--- PROVIDED PASSAGE Enclosed Below ---

How a golf caddie became Trump’s campaign confidant

Daniel Scavino was working a high school job cleaning golf clubs at the Briar Hall Country Club in New York’s Hudson Valley when a man who would change his life pulled into the parking lot in a stretch limousine.

The visitor was business mogul Donald Trump, who, at that time in 1990, was famous as a flashy real estate developer, not a politician. The course where Scavino worked was heading into foreclosure, and Trump was in the market for expanding his golf business. Scavino, a lucky 16-year-old who happened to be in the right place at the right time, was selected caddie for Trump’s party. He was instantly smitten. No one will ever believe this at school on Monday, he thought.

That day on the course with Trump would eventually set him on a career path with the mogul’s growing empire and, years later, place him squarely into Trump’s inner circle. In his late 20s, Scavino was promoted to general manager of Trump National Golf Club at the same course where he started as a caddie. He would travel the world with Trump visiting course and he appeared on a golf-themed episode of “The Apprentice.”

--- End of Enclosed PROVIDED PASSAGE ---
--- EXERCISE DATA Enclosed Below ---

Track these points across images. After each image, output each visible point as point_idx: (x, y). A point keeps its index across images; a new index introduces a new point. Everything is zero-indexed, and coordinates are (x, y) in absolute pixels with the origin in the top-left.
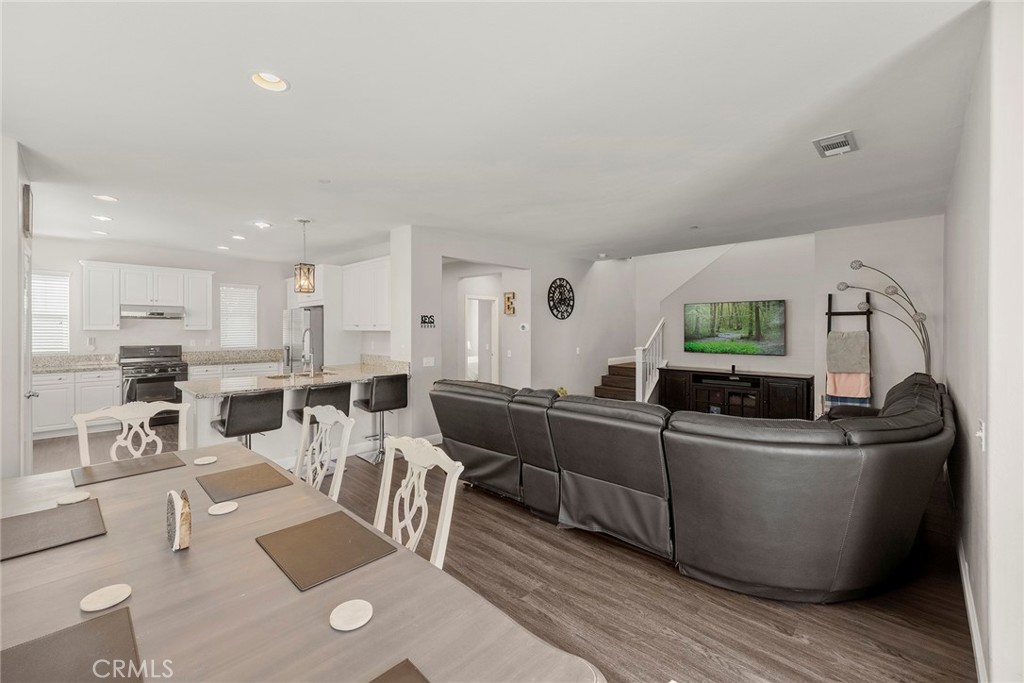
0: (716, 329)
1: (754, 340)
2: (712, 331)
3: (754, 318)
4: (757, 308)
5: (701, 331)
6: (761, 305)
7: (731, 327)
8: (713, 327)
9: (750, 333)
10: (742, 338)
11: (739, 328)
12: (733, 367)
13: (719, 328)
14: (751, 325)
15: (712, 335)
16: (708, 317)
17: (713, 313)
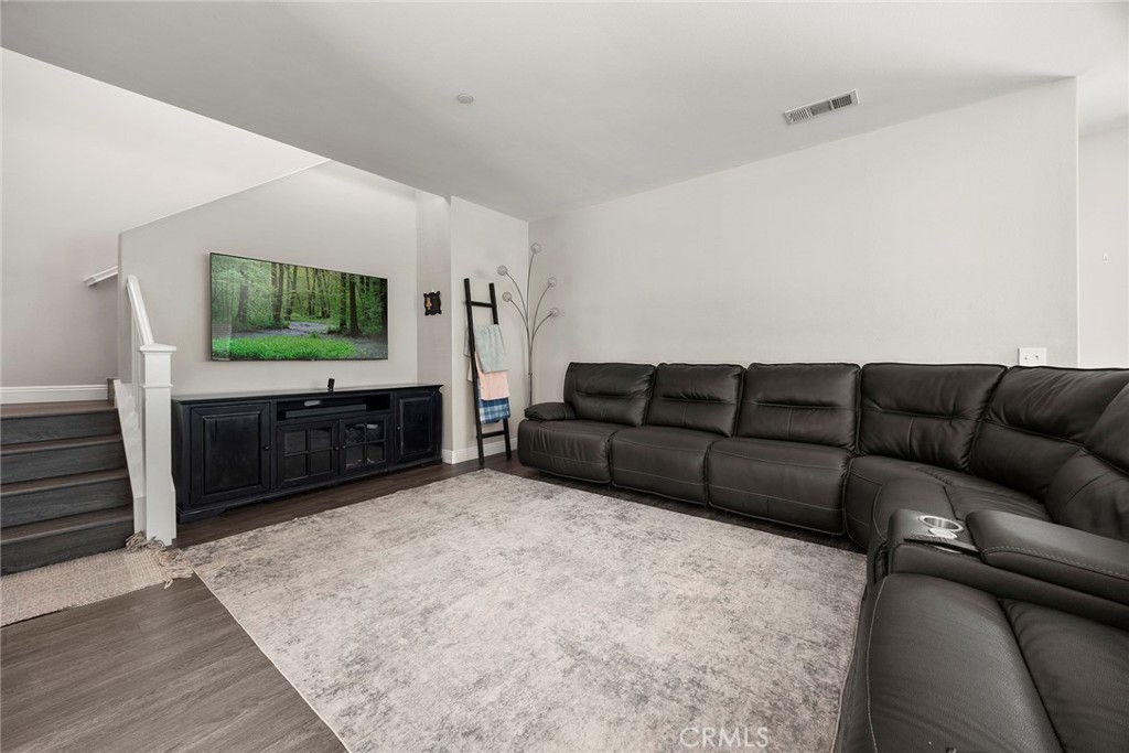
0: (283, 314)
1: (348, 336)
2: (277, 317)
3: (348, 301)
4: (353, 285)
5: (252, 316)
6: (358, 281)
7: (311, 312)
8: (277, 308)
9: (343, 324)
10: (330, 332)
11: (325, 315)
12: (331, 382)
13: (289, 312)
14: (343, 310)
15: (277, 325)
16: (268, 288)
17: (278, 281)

--- End of Enclosed EXERCISE DATA ---

• TASK STATEMENT:
Set down the part of the article about Trump's caddie word for word, starting with "The visitor was" and going on through "Monday, he thought.". The entries are not needed for what follows.

• RESPONSE BOX:
The visitor was business mogul Donald Trump, who, at that time in 1990, was famous as a flashy real estate developer, not a politician. The course where Scavino worked was heading into foreclosure, and Trump was in the market for expanding his golf business. Scavino, a lucky 16-year-old who happened to be in the right place at the right time, was selected caddie for Trump’s party. He was instantly smitten. No one will ever believe this at school on Monday, he thought.